Two of the largest ever genetic studies, published last week in the journal Nature Genetics, have unearthed subtle ethnic differences in the genetic basis of Parkinson's.

The first study compared the DNA of people with and without Parkinson's in a Japanese population.

The second study, in the United States, focused on people of European heritage.

Changes in 3 key genes increased the risk of developing Parkinson's in both Japanese and European populations. But the researchers also identified genes that are exclusive to each group.

What the researchers did

Researchers at Japan's Kobe University analysed the genes of 2,011 people with Parkinson's and 18,381 others without the condition.

They found that people with Parkinson's had changes in 4 genes: 2 new genes PARK16 and BST1, and 2 previously identified genes SNCA and LRRK2.

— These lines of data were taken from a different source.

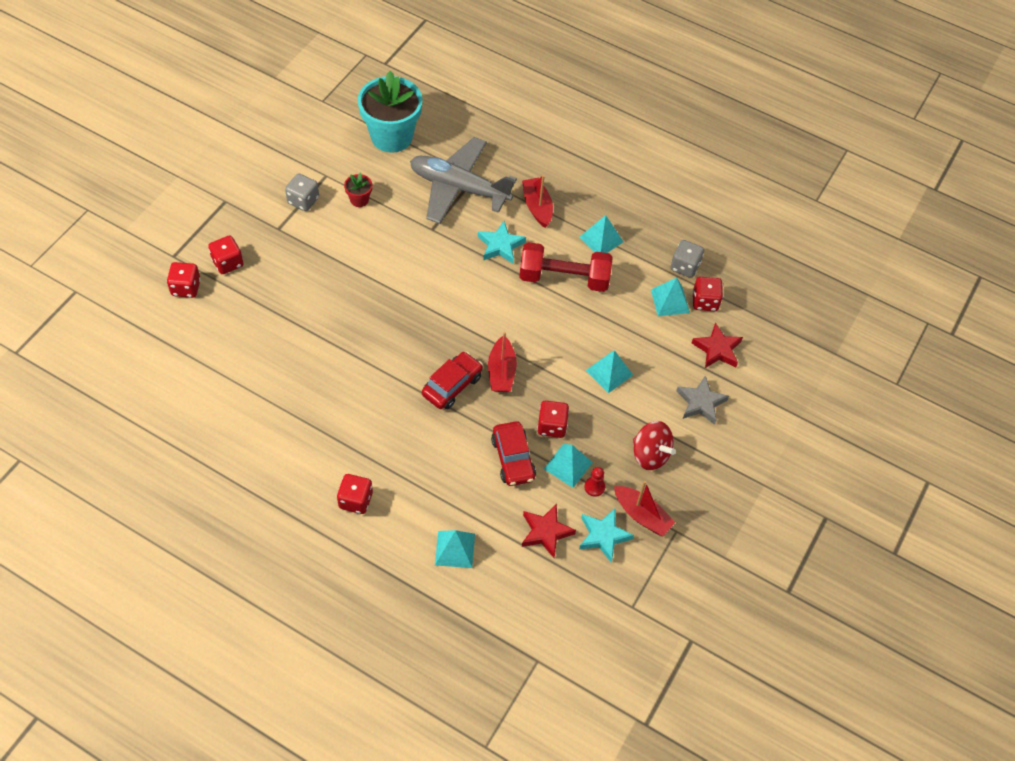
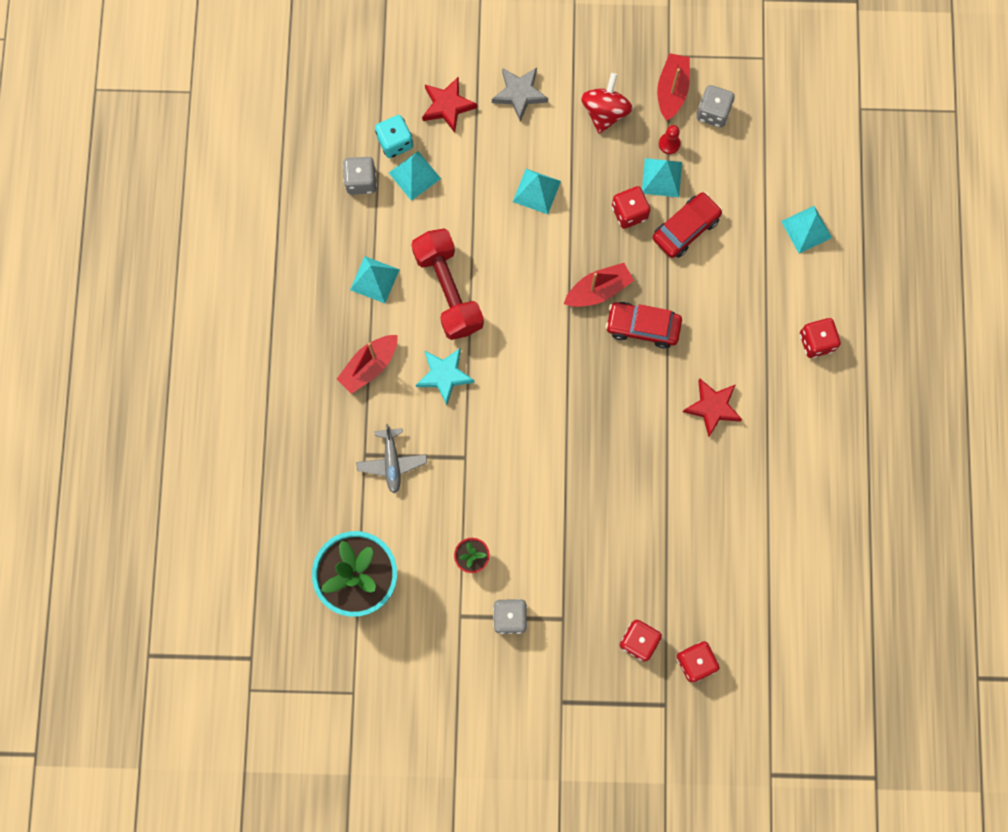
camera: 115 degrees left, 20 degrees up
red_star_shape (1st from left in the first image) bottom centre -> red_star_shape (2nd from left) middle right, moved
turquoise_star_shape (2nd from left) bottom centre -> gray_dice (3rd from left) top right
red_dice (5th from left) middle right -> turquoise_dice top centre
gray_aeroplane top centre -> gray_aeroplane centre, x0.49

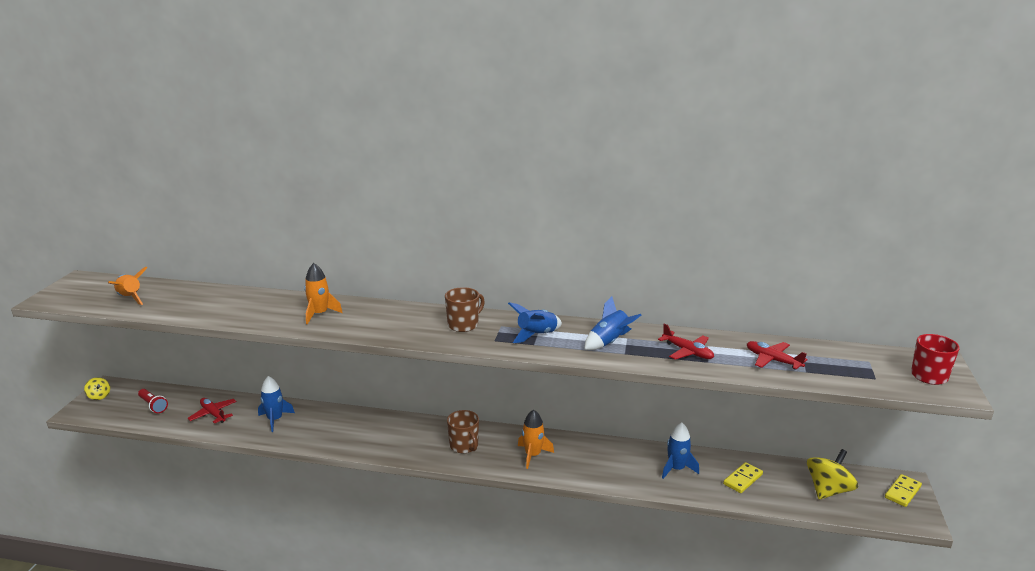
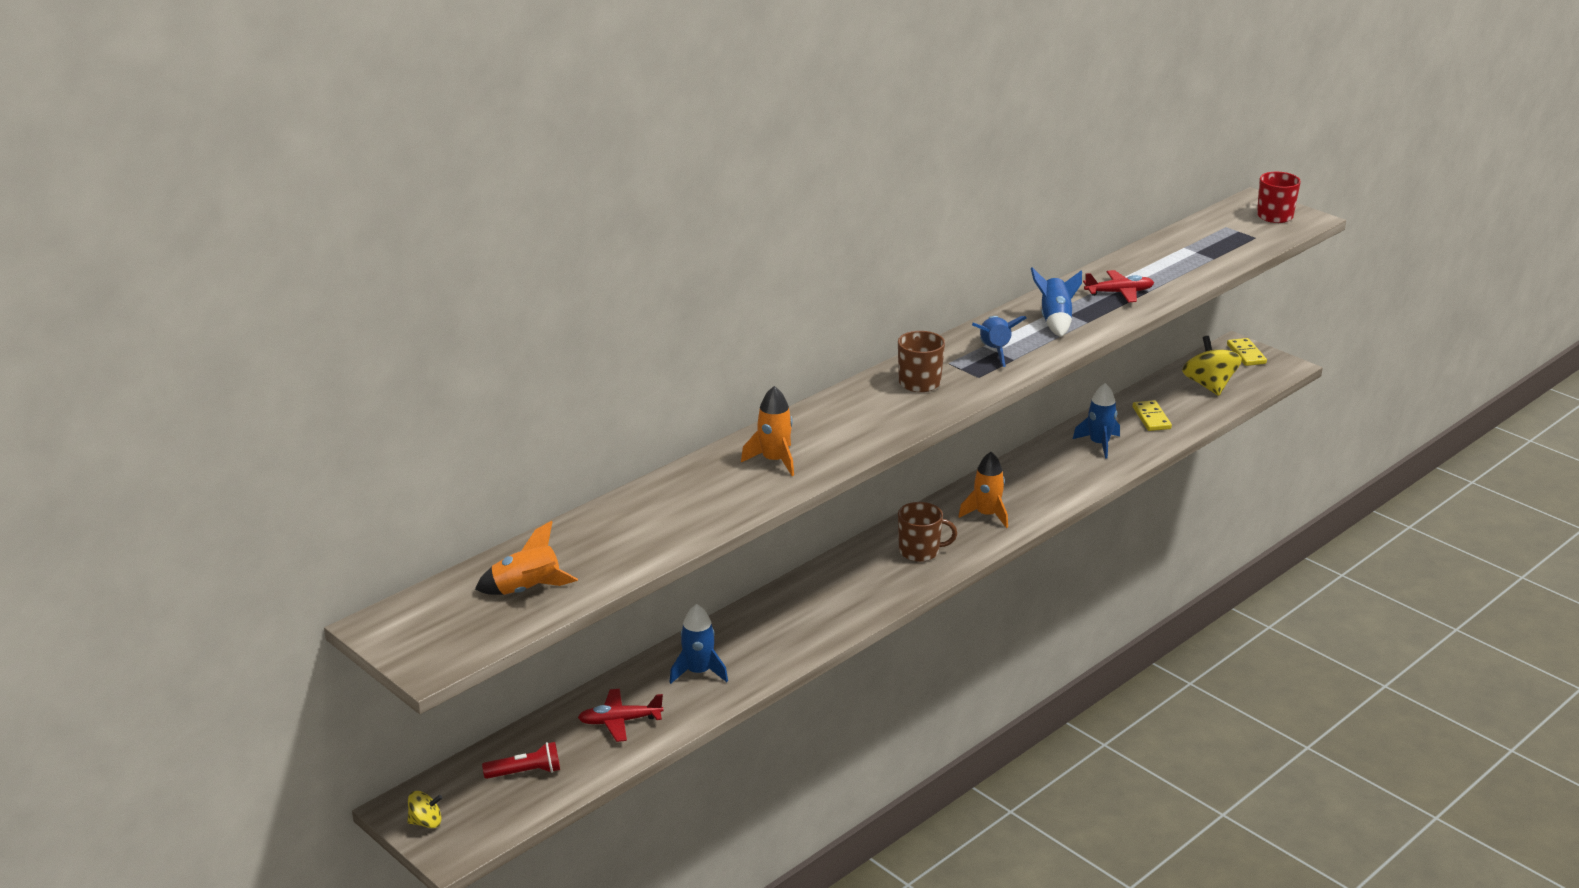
camera: 55 degrees left, 5 degrees up
red_aeroplane (3rd from left) middle right -> none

Researchers at the National Institute of Health in the United States compared the genes of 1,713 people with Parkinson's, to 3,361 without the condition. The most common risk genes for Parkinson's were SNCA and MAPT in people of European ancestry.

When the teams compared their data they found that both populations share mutations in PARK16, SNCA and LRRK2. But changes in the BST1 gene were only found in the ethnic Japanese population, and MAPT mutations were exclusive to Europeans.

What this means

Dr Kieran Breen, our Director of Research and Development, said:

"This fascinating research shows that there are some ethnic differences in the genetics of Parkinson's.

"It's fantastic to see international collaboration between research teams leading to new insights into genetics.

"Understanding the role of inherited genes in Parkinson's will help us to develop treatments that may delay, or even prevent, the development of the condition."